> Document section
Content starts

Such a design would have a significantly lower x86 tax. Low enough to save them in the laptop and server farm market? I have no idea. I'm just not writing them off.

[mbitsnbites]

> I'm a huge fan of aarch64, it's a very well designed ISA

I totally agree. I would go as far as to say that it's the best "general purpose" ISA available today. I am under the impression that the design was heavily data driven, building on decades of industry experience in many different sectors and actually providing efficient instructions for the operations that are used the most in real code.

> I only really defend x86 because nobody else does

:-D I can easily identify with that position.

> I get the impression that Intel are planning to eventually abandon their P core arch

Very interesting observation. It makes a lot of sense.

I also think that we will see more hybrid solutions. Looking at the Samsung Exynos 2200, for an example from the low-power segment, it's obvious that the trend is towards heterogeneous core configurations (1 Cortex-X2 + 3 Cortex-A710 + 4 Cortex-A510): https://locuza.substack.com/p/die-analysis-samsung-exynos-22...

Heterogeneous core configurations has only just recently made it to x86, and I think it can extend the lifetime of x86.

For laptops, I can see an x86 solution where you have a bunch of very simple and power-efficient cores in the bottom, that perhaps even uses something like software-aided decoding (which appears to be more power-efficient than pure hardware decoding) and/or loop buffers (to power down the front end most of the time). And then build on top of that with a few "good" E-cores, and only one or two really fast cores for single-threaded apps.

For servers I think that having many good E-cores would be a better fit. Kind of similar to the direction AMD is taking with their Bergamo EPYC parts (though technically Bergamo is not an E-core, it gives more cores at the same TDP).

[phire]

> I am under the impression that the design was heavily data driven, building on decades of industry experience in many different sectors and actually providing efficient instructions for the operations that are used the most in real code.

Yeah, that's the impression I get too. I also get the impression they were planning ahead for the very wide GBOoO designs (I think Apple had quite a bit of influence on the design and they were already working a very wide GBOoO microarch), so there is a bias towards a very dense fixed-width encoding, at the expense of increased decoding complexity.

ARM weren't even targeting the ultra low end, as they have a completely different -M ISA for that.

This is in contrast to RISC-V. Not only do they target the entire range from ultra low end to high performance, but the resulting ISA feels like it has a biased towards ultra low gate count designs (the way immediates are encoded are points towards this).

Content ends

> What to work on
#1 Name each core type in the Samsung Exynos 2200 setup given in the forum thread on processor designs, along with how many of each it has.
#2 For each statement, answer yes or no based on the forum thread on processor designs, and quote the words that decide it.
(a) One poster calls aarch64 the best "general purpose" ISA available today.
(b) For servers, the thread favors one or two really fast cores over many good E-cores.
(c) ARM aimed aarch64 at the ultra low end.
#3 Output the part of the forum thread on processor designs that opens with the words containing "Heterogeneous core configurations has" and closes with "for single-threaded apps.".
The listing that comes next has nothing to do with the forum thread on processor designs.

> Available data
Content starts

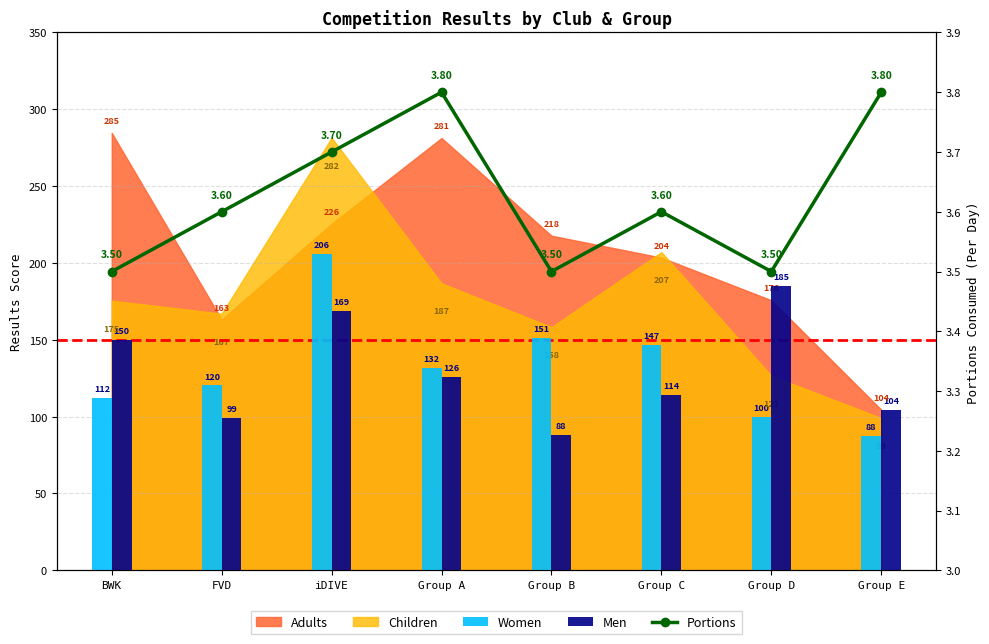

What is the sum of all Portions values?

29.0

Content ends

> Expected outputs
#1
1 Cortex-X2
3 Cortex-A710
4 Cortex-A510

#2
(a) Yes: "I would go as far as to say that it's the best "general purpose" ISA available today."
(b) No: "For servers I think that having many good E-cores would be a better fit."
(c) No: "ARM weren't even targeting the ultra low end, as they have a completely different -M ISA for that."

#3
Heterogeneous core configurations has only just recently made it to x86, and I think it can extend the lifetime of x86.

For laptops, I can see an x86 solution where you have a bunch of very simple and power-efficient cores in the bottom, that perhaps even uses something like software-aided decoding (which appears to be more power-efficient than pure hardware decoding) and/or loop buffers (to power down the front end most of the time). And then build on top of that with a few "good" E-cores, and only one or two really fast cores for single-threaded apps.